This presentation will provide an overview of our work to date on the 2021 LAUC Research Grant project, “A review of publishing and sharing practices for machine learning objects for informing library curation practices.” We will cover the motivation behind this project, our research methods, and preliminary findings from our work.
Machine learning (ML) is a field of study that combines computer science and statistical techniques to achieve goals by “learning” iteratively through experience, and is becoming more common across a range of disciplines. Creating an ML research object is resource intensive, often requiring large amounts of training and test data and processing power. In addition, ML reproducibility depends on rigorous documentation but often falls short as a consequence of incomplete and/or poorly described components (e.g., training data, source code, algorithms), properties (parameters, methods, workflows, provenance), and computing environments (software packages and versions). Broad sharing of ML outputs, if properly documented and organized with an eye towards reusability, can therefore make future research more efficient and reproducible. To date, formalized guidelines and recommended practices for documenting and sharing ML objects are scarce, at least within library-centric professions and generalist data repositories. We seek to inform our practice by learning about current norms and standards for ML objects, if any, and to share knowledge gained with the broader data curation community.

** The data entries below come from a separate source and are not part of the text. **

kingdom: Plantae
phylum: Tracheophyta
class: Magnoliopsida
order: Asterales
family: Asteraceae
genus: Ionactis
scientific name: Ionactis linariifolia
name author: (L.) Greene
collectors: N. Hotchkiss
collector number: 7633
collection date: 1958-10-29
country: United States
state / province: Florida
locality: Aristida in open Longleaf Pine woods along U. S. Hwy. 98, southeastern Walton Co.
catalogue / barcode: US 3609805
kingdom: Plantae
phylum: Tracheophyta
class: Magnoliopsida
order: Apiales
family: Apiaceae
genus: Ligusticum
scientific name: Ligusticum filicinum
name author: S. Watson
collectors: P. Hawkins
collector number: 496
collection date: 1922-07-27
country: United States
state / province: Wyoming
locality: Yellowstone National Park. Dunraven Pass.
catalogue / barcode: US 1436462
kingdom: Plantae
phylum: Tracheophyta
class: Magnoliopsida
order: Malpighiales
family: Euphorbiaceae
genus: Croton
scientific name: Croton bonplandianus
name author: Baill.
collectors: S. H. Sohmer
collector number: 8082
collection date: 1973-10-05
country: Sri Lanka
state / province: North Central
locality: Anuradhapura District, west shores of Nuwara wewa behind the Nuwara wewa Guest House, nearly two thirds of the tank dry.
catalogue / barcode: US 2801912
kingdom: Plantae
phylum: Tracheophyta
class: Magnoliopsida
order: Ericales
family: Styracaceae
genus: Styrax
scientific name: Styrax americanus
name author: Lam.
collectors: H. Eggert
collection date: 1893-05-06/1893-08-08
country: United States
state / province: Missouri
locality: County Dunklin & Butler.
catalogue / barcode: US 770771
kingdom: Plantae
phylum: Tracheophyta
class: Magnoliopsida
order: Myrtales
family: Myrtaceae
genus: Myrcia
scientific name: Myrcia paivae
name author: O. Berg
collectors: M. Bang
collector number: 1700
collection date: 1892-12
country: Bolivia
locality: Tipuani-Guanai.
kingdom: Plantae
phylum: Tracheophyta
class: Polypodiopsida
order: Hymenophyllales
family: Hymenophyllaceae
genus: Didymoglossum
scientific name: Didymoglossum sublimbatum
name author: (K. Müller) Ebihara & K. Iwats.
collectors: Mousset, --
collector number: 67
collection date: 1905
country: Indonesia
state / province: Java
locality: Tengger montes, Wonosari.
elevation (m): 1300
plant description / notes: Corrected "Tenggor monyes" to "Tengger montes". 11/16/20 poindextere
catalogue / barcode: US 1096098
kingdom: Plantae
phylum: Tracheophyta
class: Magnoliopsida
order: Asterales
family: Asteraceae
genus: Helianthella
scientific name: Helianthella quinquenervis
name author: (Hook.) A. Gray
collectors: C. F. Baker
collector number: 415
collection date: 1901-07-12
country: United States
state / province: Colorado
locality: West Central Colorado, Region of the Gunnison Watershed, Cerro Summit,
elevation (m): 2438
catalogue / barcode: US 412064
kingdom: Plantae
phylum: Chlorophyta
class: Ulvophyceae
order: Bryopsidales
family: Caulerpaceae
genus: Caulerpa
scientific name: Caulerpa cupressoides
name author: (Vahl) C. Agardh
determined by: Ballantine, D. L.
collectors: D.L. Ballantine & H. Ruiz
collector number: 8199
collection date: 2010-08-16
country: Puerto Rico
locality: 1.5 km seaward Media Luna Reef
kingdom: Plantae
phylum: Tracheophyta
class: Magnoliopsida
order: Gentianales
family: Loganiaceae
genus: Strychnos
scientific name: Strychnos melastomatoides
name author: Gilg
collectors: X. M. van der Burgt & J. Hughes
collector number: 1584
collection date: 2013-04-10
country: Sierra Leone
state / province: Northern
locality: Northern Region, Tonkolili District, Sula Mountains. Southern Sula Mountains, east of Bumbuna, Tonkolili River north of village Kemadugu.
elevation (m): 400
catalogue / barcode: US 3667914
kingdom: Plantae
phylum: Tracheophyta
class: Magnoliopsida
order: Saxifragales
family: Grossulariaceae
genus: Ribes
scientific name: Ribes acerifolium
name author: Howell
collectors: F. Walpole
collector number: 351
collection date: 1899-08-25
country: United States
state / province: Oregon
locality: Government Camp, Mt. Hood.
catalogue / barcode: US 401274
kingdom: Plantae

Our project includes a broad survey of ML objects on a selection of repositories that specialize in ML research workflows and outputs, as well as several generalist repositories. In conducting this broad scan of repositories for ML research objects and analyzing the provided metadata, we aim to identify “good” sharing practices as well as to assess whether the observed frequencies of these practices varies significantly among generalist repositories and across disciplines.